* YOUR OBJECTIVE *
In the records below, take the line with "focal_35mm: 14" and all lines after it, and copy them exactly, pictures excluded.
══════
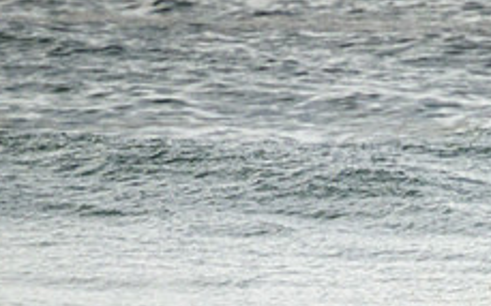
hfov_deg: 1.0
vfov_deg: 0.6
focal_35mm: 2067
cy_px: 412
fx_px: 27652
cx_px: 418
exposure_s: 1/2500
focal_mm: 800
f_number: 11
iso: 1600
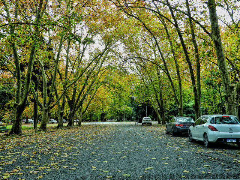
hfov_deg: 52.6
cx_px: 120
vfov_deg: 40.7
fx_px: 243
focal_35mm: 35
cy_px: 90
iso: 100
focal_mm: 6.3
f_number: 3.8
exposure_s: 1/50
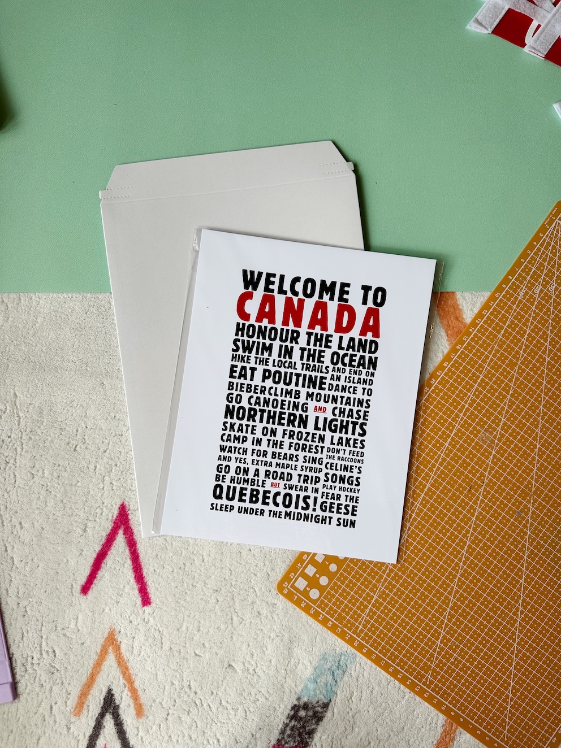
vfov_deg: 71.6
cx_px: 280
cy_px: 374
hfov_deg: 56.8
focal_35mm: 24
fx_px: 519
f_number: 1.78
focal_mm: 6.86
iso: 64
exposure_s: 1/175
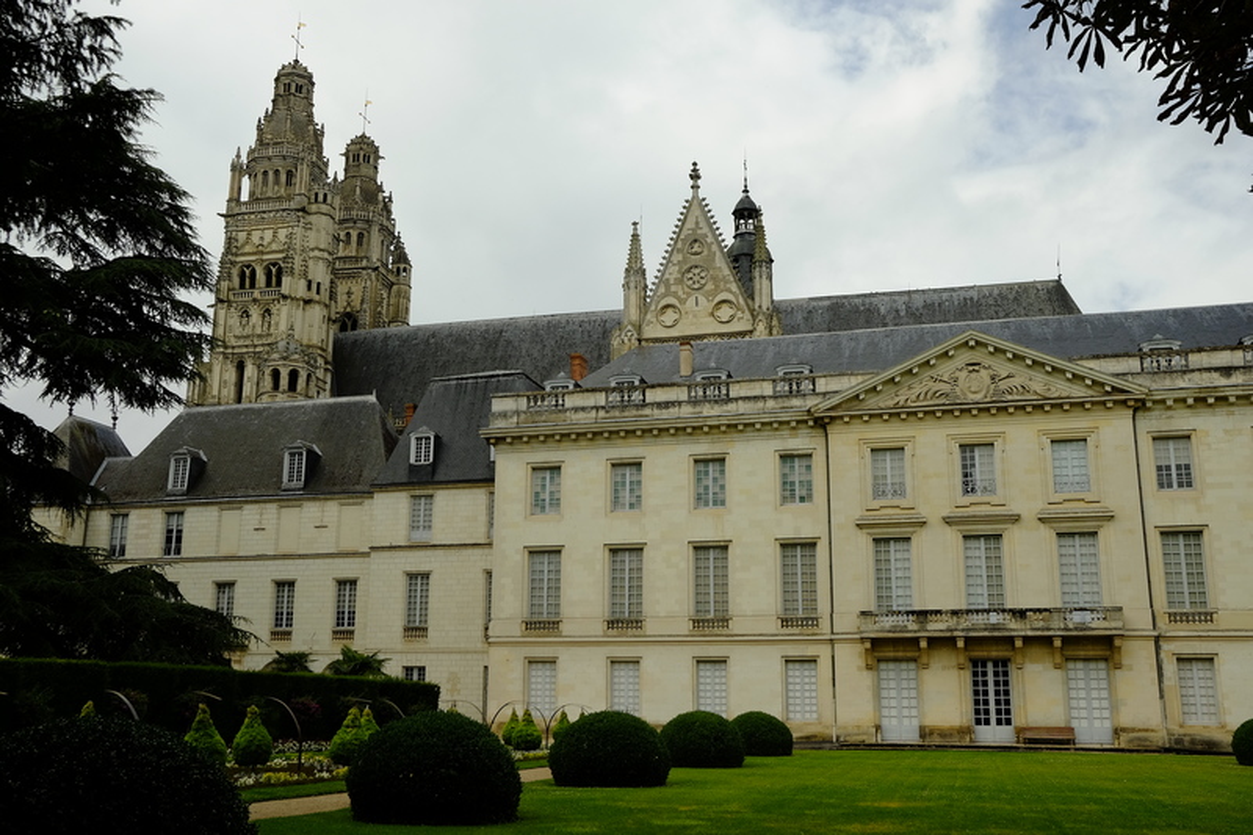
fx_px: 1218
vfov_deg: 37.8
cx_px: 626
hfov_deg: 54.4
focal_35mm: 35
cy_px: 418
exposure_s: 1/210
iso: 400
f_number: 8
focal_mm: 23
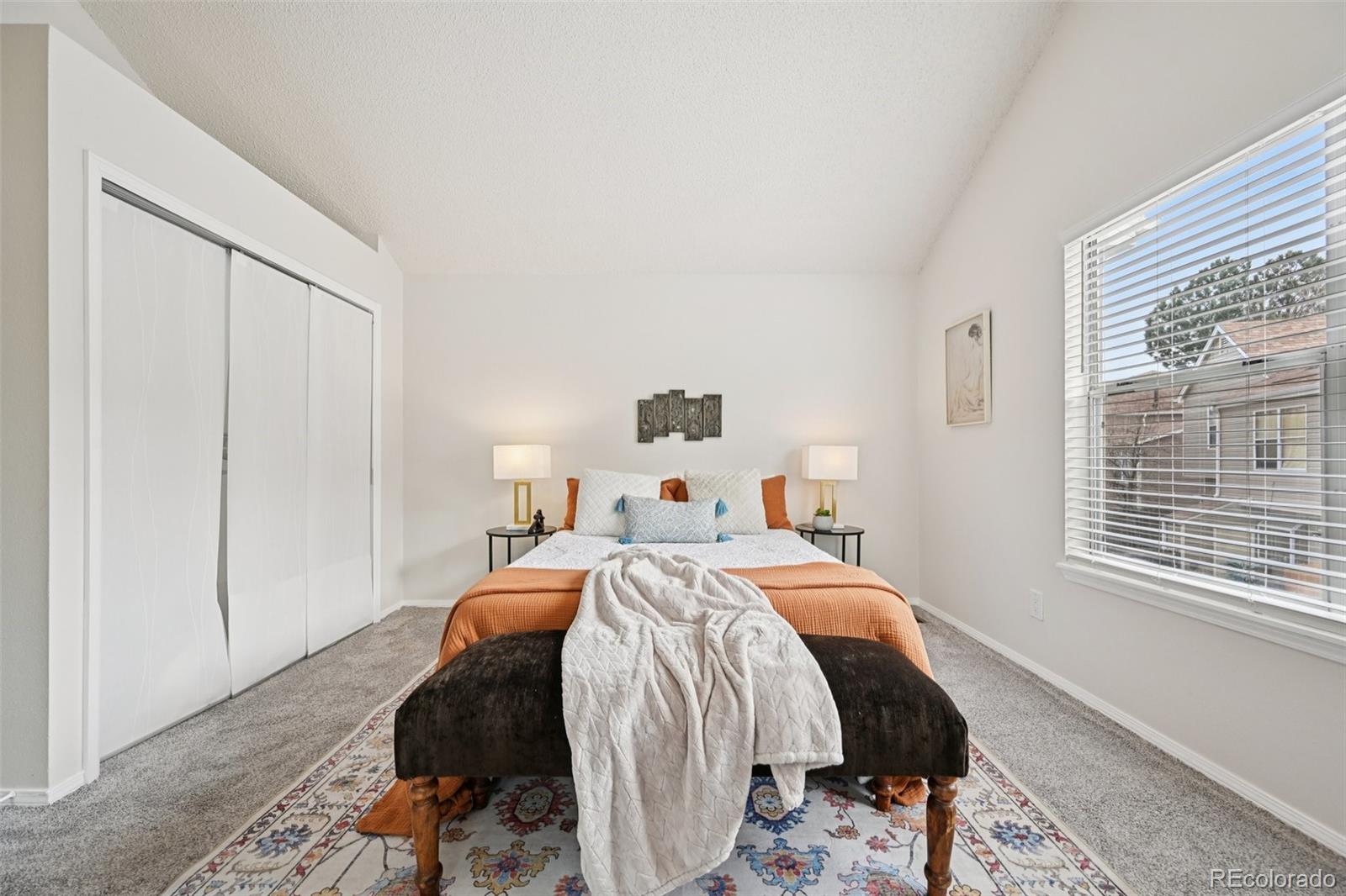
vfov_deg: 81.2
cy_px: 448
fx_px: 523
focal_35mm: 14
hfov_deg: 104.3
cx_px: 673
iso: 100
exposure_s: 1/15
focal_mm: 14
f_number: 8
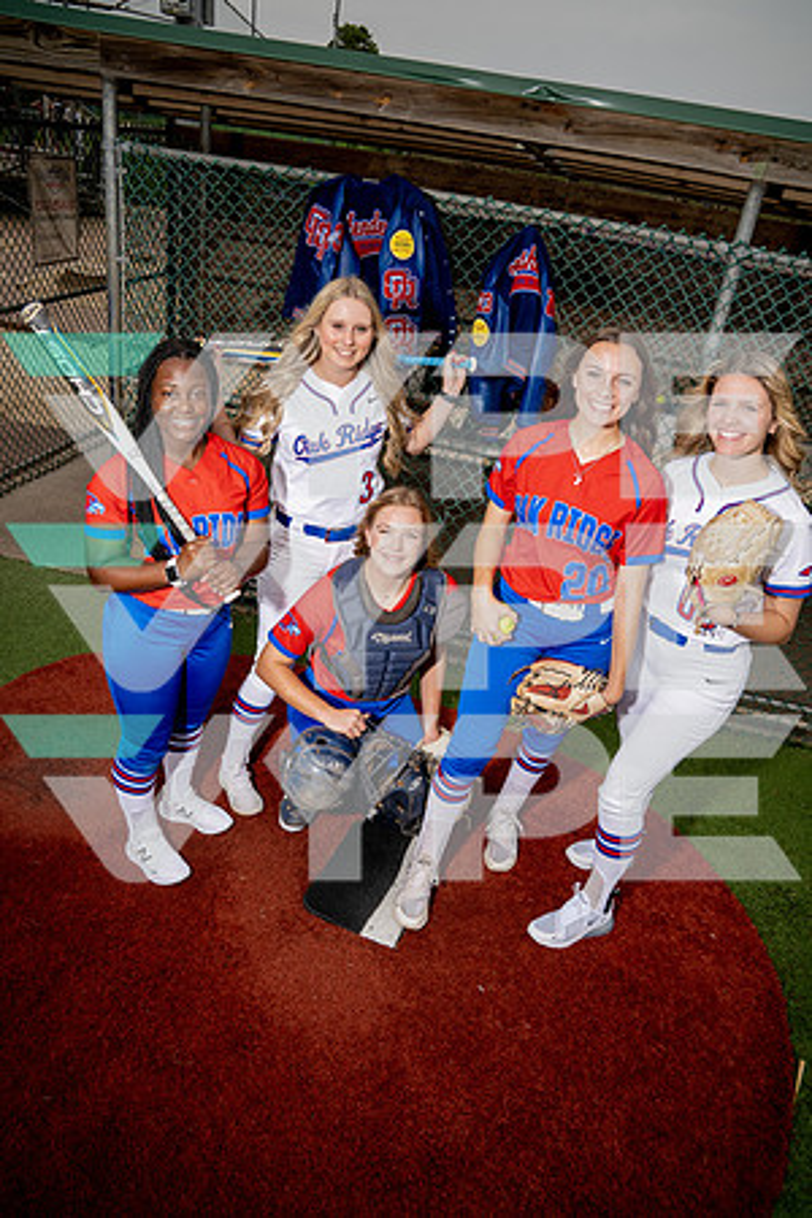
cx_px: 406
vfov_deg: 73.7
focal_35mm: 24
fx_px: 812
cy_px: 609
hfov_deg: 53.1
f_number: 8
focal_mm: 24
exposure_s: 1/250
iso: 100
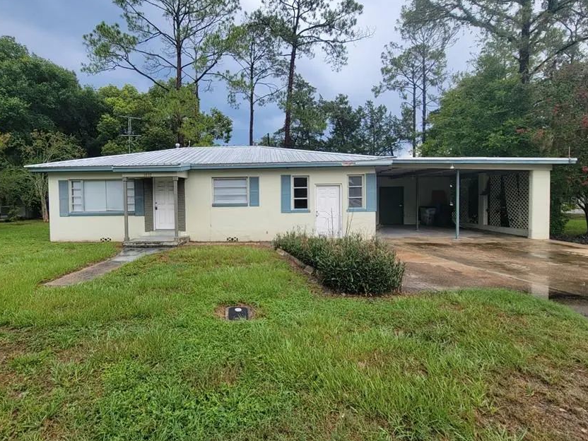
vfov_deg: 77.9
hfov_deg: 93.9
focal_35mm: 16
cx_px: 252
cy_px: 200
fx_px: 272
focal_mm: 2.2
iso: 50
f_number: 2.2
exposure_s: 1/670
══════
* THE ANSWER *
focal_35mm: 14
hfov_deg: 104.3
cx_px: 673
iso: 100
exposure_s: 1/15
focal_mm: 14
f_number: 8
cx_px: 406
vfov_deg: 73.7
focal_35mm: 24
fx_px: 812
cy_px: 609
hfov_deg: 53.1
f_number: 8
focal_mm: 24
exposure_s: 1/250
iso: 100
vfov_deg: 77.9
hfov_deg: 93.9
focal_35mm: 16
cx_px: 252
cy_px: 200
fx_px: 272
focal_mm: 2.2
iso: 50
f_number: 2.2
exposure_s: 1/670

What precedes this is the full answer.